GIVEN PASSAGE =
+ + + + +

FDI flows comprise of:
- acquisitions or disposals of equity capital (which includes mergers and acquisitions (M&As))
- reinvested earnings
- inter-company debt
FDI stock measures the total financial value of FDI in the UK at a point in time.
FDI stock has the following main components:
- foreign companies’ share capital and reserves
- net amount due to foreign parents on the inter-company account
- net amount due to foreign parents on the branch head-office account
It is a statistical measure that is directly linked with the FDI flow. The annual FDI flow contributes to the change in the inward FDI stock.
Investment promotion agencies, including DBT, are focused on and measure their operational performance based on the number of specific individual investment decisions - FDI projects.
2.4 Types of FDI projects
FDI can come in different forms depending on the characteristics of the investment project and the nature of actual engagement of the investor in the UK.

+ + + + +

EXERCISE DETAILS = List the main components of FDI stock that the passage on FDI flows and stock names.

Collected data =

+ + + + +

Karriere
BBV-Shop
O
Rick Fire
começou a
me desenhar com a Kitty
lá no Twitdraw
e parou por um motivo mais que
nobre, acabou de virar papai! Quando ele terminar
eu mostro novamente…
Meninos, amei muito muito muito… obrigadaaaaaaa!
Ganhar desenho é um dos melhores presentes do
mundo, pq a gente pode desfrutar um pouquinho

+ + + + +

ANSWER FOR THE TASK =
- foreign companies’ share capital and reserves
- net amount due to foreign parents on the inter-company account
- net amount due to foreign parents on the branch head-office account